What Else Can Cause Nausea and Vomiting?
Sometimes, bacteria are blamed unfairly, Solnick and other experts say. "You can be intolerant of something," Solnick says. For instance, those with lactose intolerance have trouble digesting the lactose sugar found in milk. Those who are gluten sensitive have intolerance to wheat.

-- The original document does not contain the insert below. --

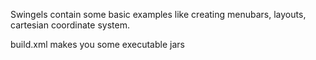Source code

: Swingels contain some basic examples like creating menubars, layouts, cartesian coordinate system.

build.xml makes you some executable jars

You could also have a stomach virus or gastroenteritis, a condition that leads to irritation and inflammation of the stomach and intestines triggered by infection, says Jason Dees, DO, a family physician in New Albany, Miss., and a member of the board of directors of the American Academy of Family Physicians.
"With food poisoning and gastroenteritis, the symptoms can look like each other," Dees says. "Differentiating the two can be really difficult."
How Do You Know if It's Food Poisoning?
"A lot of times it is not possible to confirm one way or the other if it's food poisoning," Burkhart says.
But doctors will try, taking a careful history, which can yield clues. For instance, Burkhart says if symptoms start before you’ve even finished the meal -- your stomach starts to feel queasy -- it's a good guess you've been infected with an organism that causes food-borne illness.
If everyone who has eaten at the same picnic or restaurant is suddenly sick, that, too, points to food poisoning.
Food Poisoning: What Can You Do to Self-Treat?
Keep yourself (or your child) hydrated by drinking plenty of fluids. "Make sure you take frequent sips of water, or drink clear soups, clear sodas, or juice mixed with water," Dees says.
You can also buy oral rehydration solutions, such as CeraLyte, Oralyte, and Pedialyte. "That has the right mix of all the salt, sugar, and other nutrients you lose when you have diarrhea or vomiting," Dees says.
Dee says many sports drinks don’t have the ideal balance of electrolytes, and should be avoided.